_PROBLEM STATEMENT_.
Write out everything in the Kubeflow pipeline walkthrough from "The pipeline imports" down to "BigQuery source table.", word for word.

1. Pipeline with Kubeflow

• @kfp.dsl.pipeline: This decorator defines the function as a Kubeflow pipeline.
• Input Parameters: The pipeline accepts various input parameters like the BigQuery source (bq_source), display names for the dataset, training job, model, and endpoint, as well as information like project ID, GCP region, machine type for deployment, and model evaluation thresholds.

These parameters are critical for customizing the pipeline’s behavior and configuring it based on specific project requirements.

2. Import Google Cloud Components

The next section of the code imports various Google Cloud components from the Vertex AI SDK that are needed to create datasets, train the model, and manage endpoints.

AutoMLTabularTrainingJobRunOp: Runs a Vertex AI AutoML training job on tabular data. TabularDatasetCreateOp: Creates a tabular dataset in Vertex AI using data from BigQuery. EndpointCreateOp: Creates an endpoint in Vertex AI to deploy models. ModelDeployOp: Deploys a trained model to a specified endpoint.

3. Dataset Creation

The pipeline imports a tabular dataset from BigQuery.

• dataset_create_op: This operation creates a dataset using the specified BigQuery source. The resulting dataset will be used as input for the AutoML training process.
• Parameters: The operation requires the project ID, GCP region, display name for the dataset, and the BigQuery source table.

4. AutoML Training Job

Once the dataset is ready, the pipeline initiates an AutoML Tabular Training Job. This job trains a machine learning model on the tabular data, aiming to optimize the prediction of a classification target.

• AutoMLTabularTrainingJobRunOp: This operation runs an AutoML training job for classification. The goal is to minimize log loss, which is a common objective for classification tasks.
• budget_milli_node_hours: Specifies the training budget, which limits how much time AutoML can spend training the model.
• column_specs: Defines the data types of the columns in the dataset, with most being numeric except the target column (Class), which is categorical.

5. Model Evaluation

After the model has been trained, the pipeline evaluates it using a custom model evaluation component.

• model_eval_task: This operation evaluates the trained model. The evaluation compares the model’s performance against predefined thresholds, which are passed in as thresholds_dict_str.
• Outputs: This operation generates evaluation metrics and a decision on whether the model meets the deployment criteria.

6. Conditional Model Deployment

Based on the evaluation results, the pipeline can conditionally deploy the model. If the model meets the evaluation criteria, it will be deployed to an endpoint in Vertex AI.

• dsl.If: This is a conditional statement that checks if the model evaluation meets the criteria for deployment. If dep_decision is true, the model is deployed. The pipeline creates a new endpoint in Vertex AI where the model will be deployed.
• EndpointCreateOp: This operation creates an endpoint where the trained model will be hosted and served.
• ModelDeployOp: This operation deploys the model to the endpoint with specific configurations for machine resources, including the machine type and the number of replicas.

_Saved data entries_.

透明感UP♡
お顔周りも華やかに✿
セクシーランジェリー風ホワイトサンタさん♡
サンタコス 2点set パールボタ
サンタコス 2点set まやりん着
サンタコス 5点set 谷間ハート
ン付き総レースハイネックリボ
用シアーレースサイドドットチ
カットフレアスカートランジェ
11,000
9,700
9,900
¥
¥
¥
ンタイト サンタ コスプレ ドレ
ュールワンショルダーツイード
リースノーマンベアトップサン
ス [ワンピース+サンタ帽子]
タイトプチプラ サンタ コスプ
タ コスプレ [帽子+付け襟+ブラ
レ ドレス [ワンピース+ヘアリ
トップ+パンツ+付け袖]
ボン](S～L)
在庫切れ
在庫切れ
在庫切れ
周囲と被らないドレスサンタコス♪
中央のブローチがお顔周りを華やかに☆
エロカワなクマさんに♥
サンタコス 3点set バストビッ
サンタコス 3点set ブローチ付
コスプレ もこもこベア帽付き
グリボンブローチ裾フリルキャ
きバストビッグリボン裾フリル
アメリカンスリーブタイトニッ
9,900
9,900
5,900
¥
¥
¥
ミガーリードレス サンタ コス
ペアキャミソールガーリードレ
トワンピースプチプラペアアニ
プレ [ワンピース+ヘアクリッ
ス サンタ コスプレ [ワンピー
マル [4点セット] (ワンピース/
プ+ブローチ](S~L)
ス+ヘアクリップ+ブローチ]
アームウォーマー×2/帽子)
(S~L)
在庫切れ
...
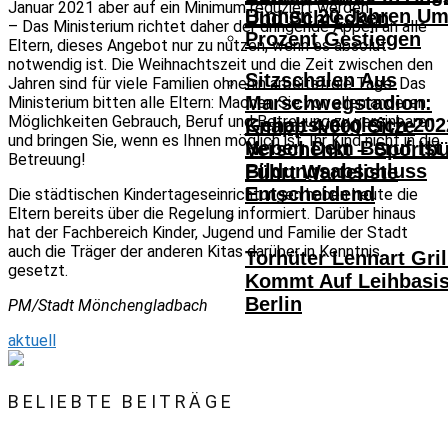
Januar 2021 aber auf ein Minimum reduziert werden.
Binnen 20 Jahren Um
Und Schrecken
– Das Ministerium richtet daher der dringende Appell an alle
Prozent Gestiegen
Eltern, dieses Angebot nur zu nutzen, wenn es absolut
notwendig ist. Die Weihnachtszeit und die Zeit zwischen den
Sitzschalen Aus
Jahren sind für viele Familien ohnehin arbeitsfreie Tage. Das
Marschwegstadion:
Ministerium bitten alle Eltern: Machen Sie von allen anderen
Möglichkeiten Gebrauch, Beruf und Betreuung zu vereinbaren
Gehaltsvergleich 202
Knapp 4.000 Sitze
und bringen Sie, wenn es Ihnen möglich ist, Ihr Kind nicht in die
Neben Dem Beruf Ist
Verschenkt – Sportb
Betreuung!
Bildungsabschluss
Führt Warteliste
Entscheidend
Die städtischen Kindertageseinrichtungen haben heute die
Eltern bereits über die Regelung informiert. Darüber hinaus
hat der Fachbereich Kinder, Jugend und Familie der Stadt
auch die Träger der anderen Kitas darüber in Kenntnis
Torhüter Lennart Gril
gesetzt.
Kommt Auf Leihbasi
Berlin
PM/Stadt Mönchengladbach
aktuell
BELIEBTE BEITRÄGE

_RESULT OF THE TASK_.
The pipeline imports a tabular dataset from BigQuery.

• dataset_create_op: This operation creates a dataset using the specified BigQuery source. The resulting dataset will be used as input for the AutoML training process.
• Parameters: The operation requires the project ID, GCP region, display name for the dataset, and the BigQuery source table.